Entries from a data collection:

=== Begin Enclosure ===

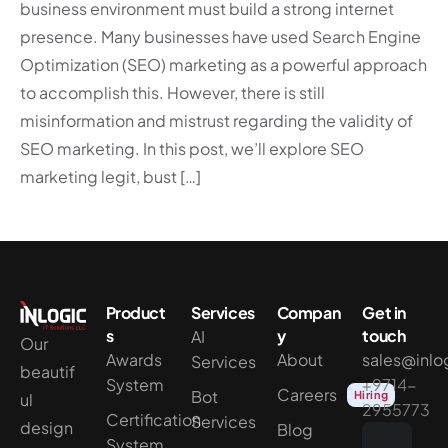
business environment must build a strong internet
presence. Many businesses have used Search Engine
Optimization (SEO) marketing as a powerful approach
to accomplish this. However, there is still
misinformation and mistrust regarding the validity of
SEO marketing. In this post, we’ll explore SEO
marketing legit, bust […]
Product
Services
Compan
Get in
s
y
touch
AI
Our
Awards
About
sales@inlo
Services
beautif
System
+9714-
Careers
Bot
Hiring
ul
2955773
Certification
Services
design
Blog
System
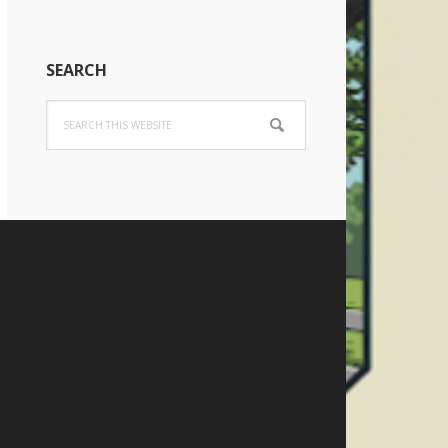
SEARCH
Search
this
website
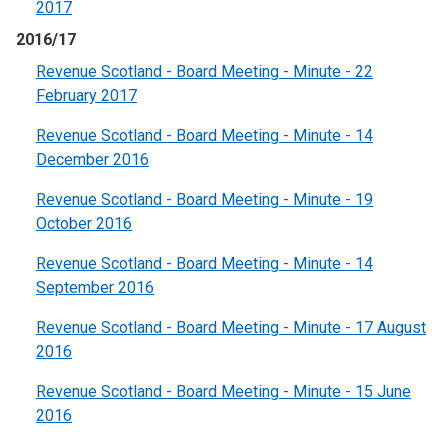
2017
2016/17
Revenue Scotland - Board Meeting - Minute - 22
February 2017
Revenue Scotland - Board Meeting - Minute - 14
December 2016
Revenue Scotland - Board Meeting - Minute - 19
October 2016
Revenue Scotland - Board Meeting - Minute - 14
September 2016
Revenue Scotland - Board Meeting - Minute - 17 August
2016
Revenue Scotland - Board Meeting - Minute - 15 June
2016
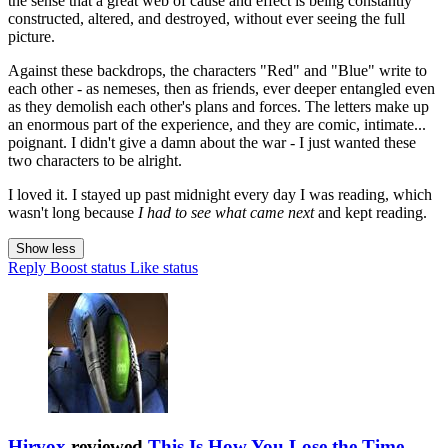
the sense that a great web of cause and effect is being constantly
constructed, altered, and destroyed, without ever seeing the full
picture.
Against these backdrops, the characters "Red" and "Blue" write to
each other - as nemeses, then as friends, ever deeper entangled even
as they demolish each other's plans and forces. The letters make up
an enormous part of the experience, and they are comic, intimate...
poignant. I didn't give a damn about the war - I just wanted these
two characters to be alright.
I loved it. I stayed up past midnight every day I was reading, which
wasn't long because
I had to see what came next
and kept reading.
Show less
Reply
Boost status
Like status
Hirvox
reviewed
This Is How You Lose the Time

=== End Enclosure ===

§ Exercise prompt:
Copy every entry above line for line, with no changes, but omit the picture markers.

§ Output of the exercise:
business environment must build a strong internet
presence. Many businesses have used Search Engine
Optimization (SEO) marketing as a powerful approach
to accomplish this. However, there is still
misinformation and mistrust regarding the validity of
SEO marketing. In this post, we’ll explore SEO
marketing legit, bust […]
Product
Services
Compan
Get in
s
y
touch
AI
Our
Awards
About
sales@inlo
Services
beautif
System
+9714-
Careers
Bot
Hiring
ul
2955773
Certification
Services
design
Blog
System
SEARCH
Search
this
website
2017
2016/17
Revenue Scotland - Board Meeting - Minute - 22
February 2017
Revenue Scotland - Board Meeting - Minute - 14
December 2016
Revenue Scotland - Board Meeting - Minute - 19
October 2016
Revenue Scotland - Board Meeting - Minute - 14
September 2016
Revenue Scotland - Board Meeting - Minute - 17 August
2016
Revenue Scotland - Board Meeting - Minute - 15 June
2016
the sense that a great web of cause and effect is being constantly
constructed, altered, and destroyed, without ever seeing the full
picture.
Against these backdrops, the characters "Red" and "Blue" write to
each other - as nemeses, then as friends, ever deeper entangled even
as they demolish each other's plans and forces. The letters make up
an enormous part of the experience, and they are comic, intimate...
poignant. I didn't give a damn about the war - I just wanted these
two characters to be alright.
I loved it. I stayed up past midnight every day I was reading, which
wasn't long because
I had to see what came next
and kept reading.
Show less
Reply
Boost status
Like status
Hirvox
reviewed
This Is How You Lose the Time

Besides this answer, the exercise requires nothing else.